Here’s a chocolate chip cookie recipe, using almond flour and an egg. This recipe is similar to my other chocolate chip cookie recipe that is egg-free (and dairy-free if you want to use oil instead of butter).
I can have a batch of about 40 chocolate chip cookies made in about 20 minutes with this recipe. I have three cookie sheets, and non-stick cookie sheet liners (or I use parchment paper). And you can also cut this recipe in half if you don’t want as many cookies, or you don’t have the time and three cookie sheets.
Chocolate Chip Cookies
I’ve made this recipe with Demerara sugar in place of the honey – the cookies just need to be shaped and flattened a bit if you want them to look like a smooth cookie. They come out with a nice crunch to them. The same goes for cookies that have coconut oil—shape them a bit before they go in the oven.

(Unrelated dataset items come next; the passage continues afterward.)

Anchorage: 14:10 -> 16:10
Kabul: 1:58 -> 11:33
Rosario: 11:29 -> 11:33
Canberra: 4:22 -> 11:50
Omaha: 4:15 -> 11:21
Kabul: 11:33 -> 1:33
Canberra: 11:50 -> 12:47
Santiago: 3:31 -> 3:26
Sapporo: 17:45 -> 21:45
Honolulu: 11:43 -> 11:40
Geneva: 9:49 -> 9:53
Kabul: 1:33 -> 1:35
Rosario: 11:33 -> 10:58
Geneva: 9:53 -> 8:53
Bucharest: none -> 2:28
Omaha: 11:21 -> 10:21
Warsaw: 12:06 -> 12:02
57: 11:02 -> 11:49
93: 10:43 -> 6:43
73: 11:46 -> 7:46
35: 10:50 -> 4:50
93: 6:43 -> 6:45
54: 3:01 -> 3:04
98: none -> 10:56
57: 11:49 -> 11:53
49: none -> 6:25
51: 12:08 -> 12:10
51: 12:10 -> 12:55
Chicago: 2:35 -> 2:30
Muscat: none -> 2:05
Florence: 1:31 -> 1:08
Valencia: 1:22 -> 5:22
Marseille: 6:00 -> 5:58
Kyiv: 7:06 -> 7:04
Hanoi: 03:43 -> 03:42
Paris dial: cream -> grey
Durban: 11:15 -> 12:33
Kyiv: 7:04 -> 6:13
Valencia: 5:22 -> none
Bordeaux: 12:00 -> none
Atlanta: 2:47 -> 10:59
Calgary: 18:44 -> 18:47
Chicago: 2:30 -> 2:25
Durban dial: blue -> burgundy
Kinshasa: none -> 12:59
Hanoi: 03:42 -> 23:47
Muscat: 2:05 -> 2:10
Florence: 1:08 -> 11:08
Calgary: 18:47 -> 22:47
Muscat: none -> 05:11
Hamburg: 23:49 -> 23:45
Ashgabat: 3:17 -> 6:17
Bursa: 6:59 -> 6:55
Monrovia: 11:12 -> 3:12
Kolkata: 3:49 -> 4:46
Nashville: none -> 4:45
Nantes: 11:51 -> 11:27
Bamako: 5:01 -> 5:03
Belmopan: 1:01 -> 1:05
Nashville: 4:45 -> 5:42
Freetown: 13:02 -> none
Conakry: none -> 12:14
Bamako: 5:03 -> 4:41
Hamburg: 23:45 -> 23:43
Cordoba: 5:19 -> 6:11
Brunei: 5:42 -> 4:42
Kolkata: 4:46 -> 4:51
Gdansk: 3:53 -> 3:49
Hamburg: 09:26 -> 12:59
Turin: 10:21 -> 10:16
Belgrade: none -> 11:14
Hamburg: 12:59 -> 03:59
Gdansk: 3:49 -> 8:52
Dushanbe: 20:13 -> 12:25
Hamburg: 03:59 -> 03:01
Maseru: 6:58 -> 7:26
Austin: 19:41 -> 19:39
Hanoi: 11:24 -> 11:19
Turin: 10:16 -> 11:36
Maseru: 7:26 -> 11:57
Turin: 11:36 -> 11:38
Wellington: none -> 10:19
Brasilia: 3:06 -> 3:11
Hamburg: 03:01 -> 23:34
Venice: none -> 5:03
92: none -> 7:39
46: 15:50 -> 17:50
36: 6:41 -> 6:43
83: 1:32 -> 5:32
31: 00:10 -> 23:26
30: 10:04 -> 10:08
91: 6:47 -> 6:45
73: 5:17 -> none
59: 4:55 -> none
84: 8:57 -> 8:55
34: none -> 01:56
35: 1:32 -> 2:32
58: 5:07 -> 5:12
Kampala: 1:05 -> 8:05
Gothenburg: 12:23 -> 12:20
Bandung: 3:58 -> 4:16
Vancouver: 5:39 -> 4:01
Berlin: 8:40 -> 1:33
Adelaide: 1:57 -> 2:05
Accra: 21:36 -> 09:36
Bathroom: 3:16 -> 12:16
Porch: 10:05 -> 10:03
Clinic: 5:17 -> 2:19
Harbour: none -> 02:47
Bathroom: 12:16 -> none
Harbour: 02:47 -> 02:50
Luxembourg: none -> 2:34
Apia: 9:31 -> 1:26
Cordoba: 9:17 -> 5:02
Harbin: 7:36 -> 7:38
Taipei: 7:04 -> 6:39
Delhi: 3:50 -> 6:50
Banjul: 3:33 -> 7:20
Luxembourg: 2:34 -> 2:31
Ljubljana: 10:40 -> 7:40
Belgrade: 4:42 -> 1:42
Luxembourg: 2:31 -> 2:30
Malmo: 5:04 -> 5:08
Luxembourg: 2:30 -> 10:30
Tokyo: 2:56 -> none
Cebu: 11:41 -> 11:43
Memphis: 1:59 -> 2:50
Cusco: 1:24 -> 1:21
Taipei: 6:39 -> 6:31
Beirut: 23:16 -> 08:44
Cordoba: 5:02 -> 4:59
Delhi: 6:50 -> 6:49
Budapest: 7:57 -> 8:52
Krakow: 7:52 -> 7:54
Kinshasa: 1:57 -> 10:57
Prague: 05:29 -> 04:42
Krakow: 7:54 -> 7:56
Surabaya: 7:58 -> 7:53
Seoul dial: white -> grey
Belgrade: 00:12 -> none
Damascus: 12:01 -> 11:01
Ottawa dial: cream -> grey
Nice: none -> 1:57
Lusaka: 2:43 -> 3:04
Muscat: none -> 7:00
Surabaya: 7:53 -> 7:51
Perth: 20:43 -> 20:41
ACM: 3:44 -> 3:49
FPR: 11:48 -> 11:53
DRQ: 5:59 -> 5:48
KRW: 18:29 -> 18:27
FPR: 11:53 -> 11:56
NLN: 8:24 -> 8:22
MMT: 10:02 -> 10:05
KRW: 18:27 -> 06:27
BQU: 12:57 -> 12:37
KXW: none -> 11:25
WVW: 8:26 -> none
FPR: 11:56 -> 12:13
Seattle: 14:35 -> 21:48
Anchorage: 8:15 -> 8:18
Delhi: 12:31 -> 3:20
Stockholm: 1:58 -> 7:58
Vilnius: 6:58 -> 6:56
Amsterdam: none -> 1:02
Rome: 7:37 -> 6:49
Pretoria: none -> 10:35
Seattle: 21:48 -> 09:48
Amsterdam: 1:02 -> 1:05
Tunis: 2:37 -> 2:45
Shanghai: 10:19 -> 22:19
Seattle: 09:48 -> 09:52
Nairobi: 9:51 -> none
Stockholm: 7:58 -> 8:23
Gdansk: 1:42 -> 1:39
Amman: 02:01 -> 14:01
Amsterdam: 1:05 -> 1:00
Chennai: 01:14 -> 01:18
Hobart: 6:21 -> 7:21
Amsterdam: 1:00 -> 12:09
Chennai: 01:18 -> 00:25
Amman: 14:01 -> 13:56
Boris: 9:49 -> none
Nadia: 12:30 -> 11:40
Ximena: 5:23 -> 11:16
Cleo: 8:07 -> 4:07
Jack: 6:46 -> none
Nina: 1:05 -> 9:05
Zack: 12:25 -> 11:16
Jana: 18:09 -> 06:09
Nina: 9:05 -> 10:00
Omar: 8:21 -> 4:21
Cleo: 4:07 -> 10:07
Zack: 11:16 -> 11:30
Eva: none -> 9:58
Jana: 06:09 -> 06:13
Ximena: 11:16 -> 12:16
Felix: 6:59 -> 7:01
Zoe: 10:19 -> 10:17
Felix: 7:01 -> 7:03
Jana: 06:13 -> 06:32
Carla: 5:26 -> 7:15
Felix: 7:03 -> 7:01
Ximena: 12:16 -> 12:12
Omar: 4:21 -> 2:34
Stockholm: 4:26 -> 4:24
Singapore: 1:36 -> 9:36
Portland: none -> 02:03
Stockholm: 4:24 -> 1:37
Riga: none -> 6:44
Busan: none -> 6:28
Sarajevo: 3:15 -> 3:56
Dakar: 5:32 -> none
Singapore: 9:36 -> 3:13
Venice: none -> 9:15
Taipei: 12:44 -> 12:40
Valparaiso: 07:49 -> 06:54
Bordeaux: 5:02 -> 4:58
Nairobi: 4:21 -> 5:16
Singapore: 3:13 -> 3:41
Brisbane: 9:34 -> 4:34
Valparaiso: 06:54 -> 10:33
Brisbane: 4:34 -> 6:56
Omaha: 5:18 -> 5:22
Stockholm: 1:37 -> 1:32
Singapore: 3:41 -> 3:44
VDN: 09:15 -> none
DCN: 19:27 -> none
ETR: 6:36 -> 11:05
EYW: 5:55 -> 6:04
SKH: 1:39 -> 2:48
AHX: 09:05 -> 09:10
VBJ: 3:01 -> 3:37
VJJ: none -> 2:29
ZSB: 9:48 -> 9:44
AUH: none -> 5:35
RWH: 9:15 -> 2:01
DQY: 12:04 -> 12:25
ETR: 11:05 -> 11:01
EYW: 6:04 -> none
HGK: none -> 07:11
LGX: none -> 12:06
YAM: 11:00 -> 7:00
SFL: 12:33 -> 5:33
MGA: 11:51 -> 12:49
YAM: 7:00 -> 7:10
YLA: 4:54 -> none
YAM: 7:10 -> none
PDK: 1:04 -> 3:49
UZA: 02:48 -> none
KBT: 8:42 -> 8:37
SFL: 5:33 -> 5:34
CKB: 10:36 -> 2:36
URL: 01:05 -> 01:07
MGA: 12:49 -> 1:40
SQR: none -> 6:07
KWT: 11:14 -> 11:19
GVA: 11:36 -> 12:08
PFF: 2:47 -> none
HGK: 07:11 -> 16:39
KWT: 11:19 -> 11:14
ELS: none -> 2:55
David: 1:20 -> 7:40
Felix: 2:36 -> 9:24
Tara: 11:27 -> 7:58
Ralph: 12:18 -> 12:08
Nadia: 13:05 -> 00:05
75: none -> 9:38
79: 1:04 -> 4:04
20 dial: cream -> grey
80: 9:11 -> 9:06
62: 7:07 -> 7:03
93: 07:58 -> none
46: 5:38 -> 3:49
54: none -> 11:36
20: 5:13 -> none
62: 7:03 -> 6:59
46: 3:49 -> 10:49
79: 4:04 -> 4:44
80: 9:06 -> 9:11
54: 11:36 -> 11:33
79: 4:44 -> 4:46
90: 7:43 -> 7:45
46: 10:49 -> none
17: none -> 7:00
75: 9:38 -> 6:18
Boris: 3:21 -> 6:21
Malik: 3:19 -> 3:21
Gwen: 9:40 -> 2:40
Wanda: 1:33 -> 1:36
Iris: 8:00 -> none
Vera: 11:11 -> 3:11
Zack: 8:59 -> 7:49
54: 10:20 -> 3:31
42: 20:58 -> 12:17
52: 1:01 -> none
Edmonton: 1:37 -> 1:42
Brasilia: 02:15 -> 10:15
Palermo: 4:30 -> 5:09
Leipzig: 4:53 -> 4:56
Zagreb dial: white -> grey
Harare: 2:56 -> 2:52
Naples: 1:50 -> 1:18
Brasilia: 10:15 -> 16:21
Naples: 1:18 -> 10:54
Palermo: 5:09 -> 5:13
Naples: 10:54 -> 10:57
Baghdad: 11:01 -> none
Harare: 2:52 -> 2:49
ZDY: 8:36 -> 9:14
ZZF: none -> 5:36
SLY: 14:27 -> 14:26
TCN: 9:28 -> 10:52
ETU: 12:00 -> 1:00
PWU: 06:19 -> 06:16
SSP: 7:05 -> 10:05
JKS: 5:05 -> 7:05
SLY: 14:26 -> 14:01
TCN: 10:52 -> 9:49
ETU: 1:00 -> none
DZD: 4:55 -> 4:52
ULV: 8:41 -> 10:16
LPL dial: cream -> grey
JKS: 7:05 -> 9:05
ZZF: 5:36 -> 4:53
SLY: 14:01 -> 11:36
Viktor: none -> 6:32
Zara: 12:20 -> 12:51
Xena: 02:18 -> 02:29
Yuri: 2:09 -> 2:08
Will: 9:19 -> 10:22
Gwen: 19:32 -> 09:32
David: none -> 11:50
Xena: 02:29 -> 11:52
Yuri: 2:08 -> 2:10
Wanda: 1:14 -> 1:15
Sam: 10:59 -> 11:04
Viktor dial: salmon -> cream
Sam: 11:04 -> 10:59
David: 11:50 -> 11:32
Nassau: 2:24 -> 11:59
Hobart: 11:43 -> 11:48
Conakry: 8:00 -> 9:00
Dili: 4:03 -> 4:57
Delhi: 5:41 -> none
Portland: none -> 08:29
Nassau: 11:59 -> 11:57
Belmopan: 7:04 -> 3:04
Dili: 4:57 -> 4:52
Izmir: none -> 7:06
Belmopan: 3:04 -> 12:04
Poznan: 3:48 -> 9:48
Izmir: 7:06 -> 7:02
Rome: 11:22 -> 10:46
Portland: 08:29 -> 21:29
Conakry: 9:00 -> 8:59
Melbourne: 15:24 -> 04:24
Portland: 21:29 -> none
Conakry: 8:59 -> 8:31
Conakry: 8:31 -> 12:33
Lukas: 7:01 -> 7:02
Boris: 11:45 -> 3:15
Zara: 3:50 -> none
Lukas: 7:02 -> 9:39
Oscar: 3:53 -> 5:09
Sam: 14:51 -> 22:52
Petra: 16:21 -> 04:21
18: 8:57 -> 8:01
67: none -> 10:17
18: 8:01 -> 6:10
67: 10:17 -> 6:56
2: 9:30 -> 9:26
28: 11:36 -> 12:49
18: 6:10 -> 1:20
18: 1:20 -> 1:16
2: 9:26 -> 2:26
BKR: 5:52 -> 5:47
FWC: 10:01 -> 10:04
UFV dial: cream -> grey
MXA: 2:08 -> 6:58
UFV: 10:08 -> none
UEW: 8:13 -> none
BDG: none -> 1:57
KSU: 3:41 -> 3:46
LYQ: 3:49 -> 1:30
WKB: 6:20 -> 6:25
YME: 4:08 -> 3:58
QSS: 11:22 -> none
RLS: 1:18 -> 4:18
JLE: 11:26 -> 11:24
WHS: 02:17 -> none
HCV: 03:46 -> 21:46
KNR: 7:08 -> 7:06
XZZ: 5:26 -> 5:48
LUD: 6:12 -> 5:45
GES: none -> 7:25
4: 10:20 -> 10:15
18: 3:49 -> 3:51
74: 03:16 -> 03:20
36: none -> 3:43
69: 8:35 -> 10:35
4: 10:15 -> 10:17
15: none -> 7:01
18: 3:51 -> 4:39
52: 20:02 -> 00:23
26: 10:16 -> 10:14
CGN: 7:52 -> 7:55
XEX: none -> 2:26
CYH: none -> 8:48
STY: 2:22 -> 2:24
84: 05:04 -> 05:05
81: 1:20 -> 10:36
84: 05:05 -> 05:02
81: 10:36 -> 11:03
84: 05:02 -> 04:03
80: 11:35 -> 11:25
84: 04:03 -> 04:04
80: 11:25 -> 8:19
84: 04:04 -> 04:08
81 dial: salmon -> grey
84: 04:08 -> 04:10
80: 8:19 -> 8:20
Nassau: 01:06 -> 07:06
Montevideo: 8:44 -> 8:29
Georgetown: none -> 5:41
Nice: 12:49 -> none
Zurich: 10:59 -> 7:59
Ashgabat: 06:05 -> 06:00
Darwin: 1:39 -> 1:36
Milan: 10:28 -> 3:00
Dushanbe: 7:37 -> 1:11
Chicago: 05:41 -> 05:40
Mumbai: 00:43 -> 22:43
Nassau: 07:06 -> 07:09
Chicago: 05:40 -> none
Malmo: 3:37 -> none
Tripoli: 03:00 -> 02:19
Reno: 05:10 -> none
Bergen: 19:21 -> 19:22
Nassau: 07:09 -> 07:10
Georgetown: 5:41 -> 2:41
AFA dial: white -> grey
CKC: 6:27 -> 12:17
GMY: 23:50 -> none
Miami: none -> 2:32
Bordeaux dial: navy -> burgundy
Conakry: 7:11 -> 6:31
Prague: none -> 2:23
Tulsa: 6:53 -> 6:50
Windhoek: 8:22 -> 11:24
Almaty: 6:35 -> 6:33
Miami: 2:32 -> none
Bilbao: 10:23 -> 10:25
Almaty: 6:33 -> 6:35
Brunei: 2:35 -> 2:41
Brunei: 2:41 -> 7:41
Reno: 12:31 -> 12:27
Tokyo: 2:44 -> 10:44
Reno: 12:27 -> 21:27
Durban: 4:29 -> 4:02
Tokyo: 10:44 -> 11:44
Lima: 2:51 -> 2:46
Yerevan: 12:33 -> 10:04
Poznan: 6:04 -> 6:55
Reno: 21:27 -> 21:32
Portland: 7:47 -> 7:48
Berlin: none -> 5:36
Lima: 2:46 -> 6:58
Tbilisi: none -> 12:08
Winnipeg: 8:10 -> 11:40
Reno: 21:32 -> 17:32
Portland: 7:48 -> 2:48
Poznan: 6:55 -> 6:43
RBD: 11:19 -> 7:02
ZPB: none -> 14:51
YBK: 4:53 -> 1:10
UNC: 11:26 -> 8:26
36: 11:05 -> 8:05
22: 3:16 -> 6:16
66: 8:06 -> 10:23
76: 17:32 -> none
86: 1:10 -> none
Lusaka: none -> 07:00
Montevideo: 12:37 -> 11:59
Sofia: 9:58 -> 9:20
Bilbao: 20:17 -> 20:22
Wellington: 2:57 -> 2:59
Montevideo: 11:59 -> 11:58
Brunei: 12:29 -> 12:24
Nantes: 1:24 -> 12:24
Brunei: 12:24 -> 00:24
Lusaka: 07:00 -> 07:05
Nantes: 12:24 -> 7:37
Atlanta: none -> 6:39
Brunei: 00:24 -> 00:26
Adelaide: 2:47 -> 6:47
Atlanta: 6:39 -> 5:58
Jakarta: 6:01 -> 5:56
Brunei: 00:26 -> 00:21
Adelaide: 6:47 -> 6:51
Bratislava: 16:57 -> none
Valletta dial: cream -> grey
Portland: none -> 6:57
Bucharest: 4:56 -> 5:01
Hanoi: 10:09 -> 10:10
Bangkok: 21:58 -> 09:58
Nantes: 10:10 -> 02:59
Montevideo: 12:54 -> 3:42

This cookie comes out a bit crunchy when made with honey, but looses the crunch as it cools. If you want to get back the crunch and have a warm cookie, straight from the oven, you can do one of the following: 1) reheat them in the oven for a few minutes 2) leave them in the oven for another 20 minutes at about 200 degrees F 3)place them in a dehydrator for about 2 hours on a fairly low temperature
- 2 1/2 cups of almond flour
- 1/4 teaspoon of salt
- 1/4 teaspoon of baking soda
- 8 tablespoons of unsalted butter, melted (or 1/2 cup of coconut oil or vegetable shortening, melted)
- 1/2 cup of honey (or other sweetener)
- 1 egg
- 1 tablespoon of vanilla
- 1 cup of chocolate chips (not for SCD)
- Preheat oven to 350 degrees F.
- Combine all the dry ingredients in a bowl and blend with a spoon.
- Add the wet ingredients and blend it well with a spoon.
- Drop about a tablespoon of batter in each cookie spot on the cookie sheets. Space them about 1 1/2 inches apart.
- Bake for 12 to 15 minutes, or until they are starting to brown around the edges.